Our desire to be a mother and our desire to be an agent of change in the world (however that manifests for you) is not, and should never be thought of as mutually exclusive. If we weren’t made to be mothers who can impact the world inside and outside of the home, we would not have the yearnings to do so. We are not bad or greedy for having these urges for “more”, rather we are being called forth by them, asked to find new ways of being … for ourselves and to role model to our children.

One evening, as I was trying to get my daughters to bed, with a late coaching call looming … one I had been really looking forward to, it became very clear that there was no way I would be on that call in time. The usual bedtime antics crept up on me and I felt torn. I wanted to scream that I need to get this all done, go to sleep so I can get on my call!  And yet I also wanted to cuddle and engage and “be” with my little cherubs. Shouldn’t I always want to be with them more? Cue guilt, rushing through my veins. But mostly, all I could think was “I hope my daughters never have to feel this tearing at their heart … between their role as mother and their role as change makers in the world … God, please let them experience a different world, where all of this has been worked out .. where there is enough.” 

Enough acceptance for mothers to self actualise outside of the home.

Enough encouragement for mothers to take the steps to follow their passion.

Enough self belief within these mothers that they can and should follow their passions. 

Enough real life support, systems and structures for mothers to make it so. 

So what can we do, here and now, to make this so?

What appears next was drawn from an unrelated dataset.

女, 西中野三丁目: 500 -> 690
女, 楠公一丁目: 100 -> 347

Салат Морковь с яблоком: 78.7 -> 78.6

How can we, as a pioneering generation of women, begin to build these structures and role model what a “self actualised mother” can be? 

Stay tuned … next week, Part 2 of this blog will reveal the 5 things I have implemented, to try and get my third baby out of really bad daycare. Until then, know that you are not alone … there are many of us out there now, seeking to combine our passionate and conscious motherhood journey with our paths of self actualisation in the world. Like generations of women trailblazing before us - whether for the right to vote, the right to choose or the right to sit at that boardroom table, we are being called now to stand together for the right to self actualised motherhood. Let’s do it together.